(Entries supplied begins)
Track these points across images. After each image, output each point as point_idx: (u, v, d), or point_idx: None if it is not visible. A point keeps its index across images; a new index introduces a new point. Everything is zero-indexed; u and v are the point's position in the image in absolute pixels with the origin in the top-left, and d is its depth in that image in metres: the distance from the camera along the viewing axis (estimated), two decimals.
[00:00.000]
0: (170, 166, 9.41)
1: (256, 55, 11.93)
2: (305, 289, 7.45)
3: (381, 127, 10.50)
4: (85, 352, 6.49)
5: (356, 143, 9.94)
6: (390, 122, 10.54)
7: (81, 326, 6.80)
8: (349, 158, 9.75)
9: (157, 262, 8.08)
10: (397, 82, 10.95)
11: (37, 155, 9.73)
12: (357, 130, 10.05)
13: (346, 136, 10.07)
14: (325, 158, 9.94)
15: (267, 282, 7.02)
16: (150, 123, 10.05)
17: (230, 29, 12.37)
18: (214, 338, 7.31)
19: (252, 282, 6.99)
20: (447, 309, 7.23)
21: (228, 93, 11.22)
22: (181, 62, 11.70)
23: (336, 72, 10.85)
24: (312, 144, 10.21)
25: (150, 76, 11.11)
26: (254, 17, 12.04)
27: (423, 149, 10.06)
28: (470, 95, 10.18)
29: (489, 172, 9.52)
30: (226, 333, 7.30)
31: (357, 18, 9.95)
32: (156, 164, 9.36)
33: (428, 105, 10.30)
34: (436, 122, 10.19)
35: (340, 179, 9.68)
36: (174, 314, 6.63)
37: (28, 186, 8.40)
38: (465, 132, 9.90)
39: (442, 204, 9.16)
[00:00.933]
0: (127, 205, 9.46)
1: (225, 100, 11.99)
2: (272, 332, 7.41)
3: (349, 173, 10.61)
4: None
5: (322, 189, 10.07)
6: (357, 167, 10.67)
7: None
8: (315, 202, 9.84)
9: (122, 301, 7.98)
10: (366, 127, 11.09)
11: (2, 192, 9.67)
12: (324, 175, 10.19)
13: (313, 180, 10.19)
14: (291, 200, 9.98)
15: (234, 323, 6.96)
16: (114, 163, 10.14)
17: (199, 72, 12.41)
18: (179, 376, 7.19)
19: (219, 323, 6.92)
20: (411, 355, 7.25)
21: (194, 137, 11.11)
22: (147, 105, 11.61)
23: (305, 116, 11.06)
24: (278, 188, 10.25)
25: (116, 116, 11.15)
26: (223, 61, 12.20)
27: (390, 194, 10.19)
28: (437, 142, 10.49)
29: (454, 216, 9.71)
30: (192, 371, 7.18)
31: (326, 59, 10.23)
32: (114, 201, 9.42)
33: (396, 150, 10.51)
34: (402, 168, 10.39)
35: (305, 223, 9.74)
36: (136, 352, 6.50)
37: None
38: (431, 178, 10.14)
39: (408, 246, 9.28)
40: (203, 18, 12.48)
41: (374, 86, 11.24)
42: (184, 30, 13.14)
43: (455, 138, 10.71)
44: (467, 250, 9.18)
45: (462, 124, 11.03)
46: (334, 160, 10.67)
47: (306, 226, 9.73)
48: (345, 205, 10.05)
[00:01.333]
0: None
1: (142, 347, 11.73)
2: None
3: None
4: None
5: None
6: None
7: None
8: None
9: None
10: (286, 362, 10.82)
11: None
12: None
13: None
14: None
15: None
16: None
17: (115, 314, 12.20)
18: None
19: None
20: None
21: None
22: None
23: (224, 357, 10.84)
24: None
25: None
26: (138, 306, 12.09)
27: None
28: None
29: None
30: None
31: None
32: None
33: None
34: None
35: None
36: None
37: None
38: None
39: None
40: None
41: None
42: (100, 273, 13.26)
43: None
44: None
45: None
(Entries supplied ends)
#### Aim of the task:
Using the material above, retype every line without altering it.

#### Output of the task:
Track these points across images. After each image, output each point as point_idx: (u, v, d), or point_idx: None if it is not visible. A point keeps its index across images; a new index introduces a new point. Everything is zero-indexed; u and v are the point's position in the image in absolute pixels with the origin in the top-left, and d is its depth in that image in metres: the distance from the camera along the viewing axis (estimated), two decimals.
[00:00.000]
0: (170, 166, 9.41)
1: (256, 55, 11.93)
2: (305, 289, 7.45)
3: (381, 127, 10.50)
4: (85, 352, 6.49)
5: (356, 143, 9.94)
6: (390, 122, 10.54)
7: (81, 326, 6.80)
8: (349, 158, 9.75)
9: (157, 262, 8.08)
10: (397, 82, 10.95)
11: (37, 155, 9.73)
12: (357, 130, 10.05)
13: (346, 136, 10.07)
14: (325, 158, 9.94)
15: (267, 282, 7.02)
16: (150, 123, 10.05)
17: (230, 29, 12.37)
18: (214, 338, 7.31)
19: (252, 282, 6.99)
20: (447, 309, 7.23)
21: (228, 93, 11.22)
22: (181, 62, 11.70)
23: (336, 72, 10.85)
24: (312, 144, 10.21)
25: (150, 76, 11.11)
26: (254, 17, 12.04)
27: (423, 149, 10.06)
28: (470, 95, 10.18)
29: (489, 172, 9.52)
30: (226, 333, 7.30)
31: (357, 18, 9.95)
32: (156, 164, 9.36)
33: (428, 105, 10.30)
34: (436, 122, 10.19)
35: (340, 179, 9.68)
36: (174, 314, 6.63)
37: (28, 186, 8.40)
38: (465, 132, 9.90)
39: (442, 204, 9.16)
[00:00.933]
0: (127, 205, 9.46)
1: (225, 100, 11.99)
2: (272, 332, 7.41)
3: (349, 173, 10.61)
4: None
5: (322, 189, 10.07)
6: (357, 167, 10.67)
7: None
8: (315, 202, 9.84)
9: (122, 301, 7.98)
10: (366, 127, 11.09)
11: (2, 192, 9.67)
12: (324, 175, 10.19)
13: (313, 180, 10.19)
14: (291, 200, 9.98)
15: (234, 323, 6.96)
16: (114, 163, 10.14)
17: (199, 72, 12.41)
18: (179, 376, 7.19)
19: (219, 323, 6.92)
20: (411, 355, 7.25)
21: (194, 137, 11.11)
22: (147, 105, 11.61)
23: (305, 116, 11.06)
24: (278, 188, 10.25)
25: (116, 116, 11.15)
26: (223, 61, 12.20)
27: (390, 194, 10.19)
28: (437, 142, 10.49)
29: (454, 216, 9.71)
30: (192, 371, 7.18)
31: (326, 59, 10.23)
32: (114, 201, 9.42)
33: (396, 150, 10.51)
34: (402, 168, 10.39)
35: (305, 223, 9.74)
36: (136, 352, 6.50)
37: None
38: (431, 178, 10.14)
39: (408, 246, 9.28)
40: (203, 18, 12.48)
41: (374, 86, 11.24)
42: (184, 30, 13.14)
43: (455, 138, 10.71)
44: (467, 250, 9.18)
45: (462, 124, 11.03)
46: (334, 160, 10.67)
47: (306, 226, 9.73)
48: (345, 205, 10.05)
[00:01.333]
0: None
1: (142, 347, 11.73)
2: None
3: None
4: None
5: None
6: None
7: None
8: None
9: None
10: (286, 362, 10.82)
11: None
12: None
13: None
14: None
15: None
16: None
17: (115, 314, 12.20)
18: None
19: None
20: None
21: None
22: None
23: (224, 357, 10.84)
24: None
25: None
26: (138, 306, 12.09)
27: None
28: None
29: None
30: None
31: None
32: None
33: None
34: None
35: None
36: None
37: None
38: None
39: None
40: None
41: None
42: (100, 273, 13.26)
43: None
44: None
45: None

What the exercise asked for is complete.